Isabel Hardman Isabel Hardman

Labour MPs try to ward off deselection threat

As well as the rather big problem of how to get rid of a leader they think is unpalatable to the general voting public, Labour MPs also have to work out how to protect themselves from deselection. Simon Danczuk seems to be the only member keen to talk about the former, claiming today that he’s happy to be a ‘stalking horse’ if Labour performs badly in next May’s local, London and Holyrood elections. But without many colleagues backing him and the leadership contest rules and party membership remaining the same, Danczuk could find that his intervention drops like a dead donkey.

On the second question – how to prevent the new Corbynite membership from ousting non-Corbynista MPs when some constituencies are being re-allocated as a result of the boundary review – one of the party’s new and gloriously outspoken MPs Jess Phillips shared her thoughts with Pienaar’s Politics earlier today. Asked about the new ‘grassroots movement’ Momentum, the Birmingham Yardley MP said:

‘I’ve met some of the people from Momentum and they seem like two very normal individuals with very little agenda other than doing some good and I will be spreading that message among the PLP.
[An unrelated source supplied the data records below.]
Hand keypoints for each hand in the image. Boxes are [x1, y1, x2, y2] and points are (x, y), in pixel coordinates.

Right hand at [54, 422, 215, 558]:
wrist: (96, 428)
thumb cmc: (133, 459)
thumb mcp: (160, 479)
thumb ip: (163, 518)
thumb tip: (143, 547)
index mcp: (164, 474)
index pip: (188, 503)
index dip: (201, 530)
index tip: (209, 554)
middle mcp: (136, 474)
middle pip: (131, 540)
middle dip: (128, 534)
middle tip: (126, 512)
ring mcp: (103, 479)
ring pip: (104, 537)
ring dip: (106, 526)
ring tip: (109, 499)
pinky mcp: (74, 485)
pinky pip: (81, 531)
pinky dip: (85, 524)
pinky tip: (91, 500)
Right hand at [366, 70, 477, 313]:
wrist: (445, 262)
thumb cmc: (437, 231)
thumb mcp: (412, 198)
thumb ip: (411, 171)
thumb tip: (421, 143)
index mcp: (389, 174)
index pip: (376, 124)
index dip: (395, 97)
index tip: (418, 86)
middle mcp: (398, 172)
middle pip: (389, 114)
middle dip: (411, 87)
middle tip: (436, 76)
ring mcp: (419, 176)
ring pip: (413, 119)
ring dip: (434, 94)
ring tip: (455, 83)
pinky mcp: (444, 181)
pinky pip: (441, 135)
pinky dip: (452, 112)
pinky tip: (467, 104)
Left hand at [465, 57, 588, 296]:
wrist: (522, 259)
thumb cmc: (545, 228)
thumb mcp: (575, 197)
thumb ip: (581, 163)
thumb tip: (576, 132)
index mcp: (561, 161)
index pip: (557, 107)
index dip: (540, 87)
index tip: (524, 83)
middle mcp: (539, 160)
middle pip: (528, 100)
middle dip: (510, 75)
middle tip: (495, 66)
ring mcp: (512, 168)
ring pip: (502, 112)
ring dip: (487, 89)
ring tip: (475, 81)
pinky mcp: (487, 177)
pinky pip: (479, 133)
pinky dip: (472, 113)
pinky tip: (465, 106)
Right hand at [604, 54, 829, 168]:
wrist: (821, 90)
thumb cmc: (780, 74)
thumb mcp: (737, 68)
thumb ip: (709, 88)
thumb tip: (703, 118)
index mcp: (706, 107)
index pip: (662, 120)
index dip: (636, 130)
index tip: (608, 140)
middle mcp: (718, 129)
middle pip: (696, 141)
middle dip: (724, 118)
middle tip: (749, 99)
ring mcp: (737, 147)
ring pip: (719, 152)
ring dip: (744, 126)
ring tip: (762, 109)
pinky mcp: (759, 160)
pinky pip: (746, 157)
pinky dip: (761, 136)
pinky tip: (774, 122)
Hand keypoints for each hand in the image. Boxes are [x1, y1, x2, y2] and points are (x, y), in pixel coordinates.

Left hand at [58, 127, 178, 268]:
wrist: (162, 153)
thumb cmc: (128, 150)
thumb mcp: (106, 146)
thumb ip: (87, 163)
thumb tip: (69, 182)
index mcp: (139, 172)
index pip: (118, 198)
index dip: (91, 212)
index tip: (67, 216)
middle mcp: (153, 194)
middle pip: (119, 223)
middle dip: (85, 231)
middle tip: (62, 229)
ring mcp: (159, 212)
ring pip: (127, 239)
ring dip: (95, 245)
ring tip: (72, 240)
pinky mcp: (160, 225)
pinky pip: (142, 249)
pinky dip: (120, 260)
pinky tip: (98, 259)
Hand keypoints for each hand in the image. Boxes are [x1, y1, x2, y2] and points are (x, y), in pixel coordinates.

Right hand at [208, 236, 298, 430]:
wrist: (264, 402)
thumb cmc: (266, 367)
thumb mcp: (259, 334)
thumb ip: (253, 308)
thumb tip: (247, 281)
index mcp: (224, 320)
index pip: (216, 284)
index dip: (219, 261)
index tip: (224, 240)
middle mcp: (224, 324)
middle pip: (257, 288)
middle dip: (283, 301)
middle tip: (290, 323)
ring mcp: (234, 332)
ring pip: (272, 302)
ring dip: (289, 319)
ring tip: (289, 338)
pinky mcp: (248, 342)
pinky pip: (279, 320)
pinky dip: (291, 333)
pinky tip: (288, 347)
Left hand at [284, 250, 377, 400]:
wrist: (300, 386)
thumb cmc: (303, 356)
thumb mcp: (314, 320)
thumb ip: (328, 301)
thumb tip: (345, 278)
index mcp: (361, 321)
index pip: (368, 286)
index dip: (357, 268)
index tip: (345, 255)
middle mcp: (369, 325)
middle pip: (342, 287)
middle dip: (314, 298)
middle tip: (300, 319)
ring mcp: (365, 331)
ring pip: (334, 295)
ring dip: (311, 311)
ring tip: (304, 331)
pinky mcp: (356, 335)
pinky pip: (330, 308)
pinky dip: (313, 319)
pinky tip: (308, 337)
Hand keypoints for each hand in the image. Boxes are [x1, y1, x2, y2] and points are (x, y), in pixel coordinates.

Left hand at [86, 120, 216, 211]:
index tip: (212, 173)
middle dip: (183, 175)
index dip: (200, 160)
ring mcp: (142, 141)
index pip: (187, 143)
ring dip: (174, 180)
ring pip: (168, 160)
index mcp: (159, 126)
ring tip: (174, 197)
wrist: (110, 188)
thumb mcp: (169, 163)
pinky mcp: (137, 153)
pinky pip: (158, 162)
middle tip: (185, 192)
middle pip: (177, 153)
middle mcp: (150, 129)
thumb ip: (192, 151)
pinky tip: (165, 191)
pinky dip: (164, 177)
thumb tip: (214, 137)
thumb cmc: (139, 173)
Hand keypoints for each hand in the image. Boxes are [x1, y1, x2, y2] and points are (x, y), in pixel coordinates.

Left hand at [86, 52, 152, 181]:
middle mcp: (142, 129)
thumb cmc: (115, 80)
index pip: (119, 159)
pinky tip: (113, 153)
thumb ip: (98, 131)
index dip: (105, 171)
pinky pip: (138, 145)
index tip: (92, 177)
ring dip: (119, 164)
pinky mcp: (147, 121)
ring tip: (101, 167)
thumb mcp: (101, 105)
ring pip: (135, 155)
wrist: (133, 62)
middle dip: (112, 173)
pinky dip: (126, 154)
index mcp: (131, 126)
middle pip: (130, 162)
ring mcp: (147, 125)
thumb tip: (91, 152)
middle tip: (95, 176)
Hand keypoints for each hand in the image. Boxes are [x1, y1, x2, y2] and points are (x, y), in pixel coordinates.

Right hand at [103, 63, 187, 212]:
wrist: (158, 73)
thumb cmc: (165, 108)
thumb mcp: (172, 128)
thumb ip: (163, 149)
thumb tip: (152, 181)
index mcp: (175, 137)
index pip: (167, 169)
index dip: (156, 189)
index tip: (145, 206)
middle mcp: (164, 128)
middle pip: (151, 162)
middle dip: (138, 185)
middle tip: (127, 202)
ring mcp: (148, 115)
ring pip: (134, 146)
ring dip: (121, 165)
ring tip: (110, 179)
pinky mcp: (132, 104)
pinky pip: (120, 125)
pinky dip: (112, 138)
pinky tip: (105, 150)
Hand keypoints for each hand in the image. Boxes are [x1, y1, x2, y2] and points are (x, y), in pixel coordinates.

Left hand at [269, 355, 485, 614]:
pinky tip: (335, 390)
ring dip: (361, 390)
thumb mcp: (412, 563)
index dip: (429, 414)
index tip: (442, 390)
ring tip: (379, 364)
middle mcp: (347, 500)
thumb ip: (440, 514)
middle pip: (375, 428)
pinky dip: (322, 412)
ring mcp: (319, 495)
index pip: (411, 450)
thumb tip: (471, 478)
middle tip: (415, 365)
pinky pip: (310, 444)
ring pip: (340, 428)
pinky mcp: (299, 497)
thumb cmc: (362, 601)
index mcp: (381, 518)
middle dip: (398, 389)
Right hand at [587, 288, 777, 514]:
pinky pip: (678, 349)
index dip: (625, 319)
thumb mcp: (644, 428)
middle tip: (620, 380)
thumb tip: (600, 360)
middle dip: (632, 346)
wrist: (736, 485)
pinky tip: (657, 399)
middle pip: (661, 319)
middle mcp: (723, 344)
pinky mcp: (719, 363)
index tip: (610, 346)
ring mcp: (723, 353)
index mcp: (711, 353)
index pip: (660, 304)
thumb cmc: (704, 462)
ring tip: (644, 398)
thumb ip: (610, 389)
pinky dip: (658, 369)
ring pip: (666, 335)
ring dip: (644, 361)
‘What I would say to those members that are worried is work now getting to know all the new members. These people will only be able to deselect you if you take your eye off the ball. You have to love them rather than be scared of them and if you love them, they’re less likely to deselect you.’

This lovebombing approach also means MPs can argue that they have done everything they can to accommodate these new members, rather than allow grievances to build. Another non-Corbynite MP tells me that the only way to convince these new members that Corbyn is not the man to win a general election for Labour is to organise regular doorstep sessions where they actually talk to voters and find out what they think and what they want.

This sounds very sensible, but it does have a number of flaws as a strategy. The first is that many Labour members who were knocking on doors this May were convinced that Ed Miliband was going to win it for them and that voters were on board.

The second, which is really the reason for the first, is that knocking on doors can end up with campaigners just telling voters what those voters want, rather than the voters getting a chance to say much, and if the voters do say much, it is tempting for those campaigners to think that the voters are either in a minority in wanting controls on immigration, for instance, or are awful racists who should be re-educated.

This was Arnie Graf’s beef with Labourites in the run-up to the election, and unless those MPs trying to work out how to work with Momentum and their new CLP members also work out how to change those doorstep conversations into something that teach the activists about the voters, then the party could end up doing what it did this spring, which is holding five million conversations where it only heard what it wanted.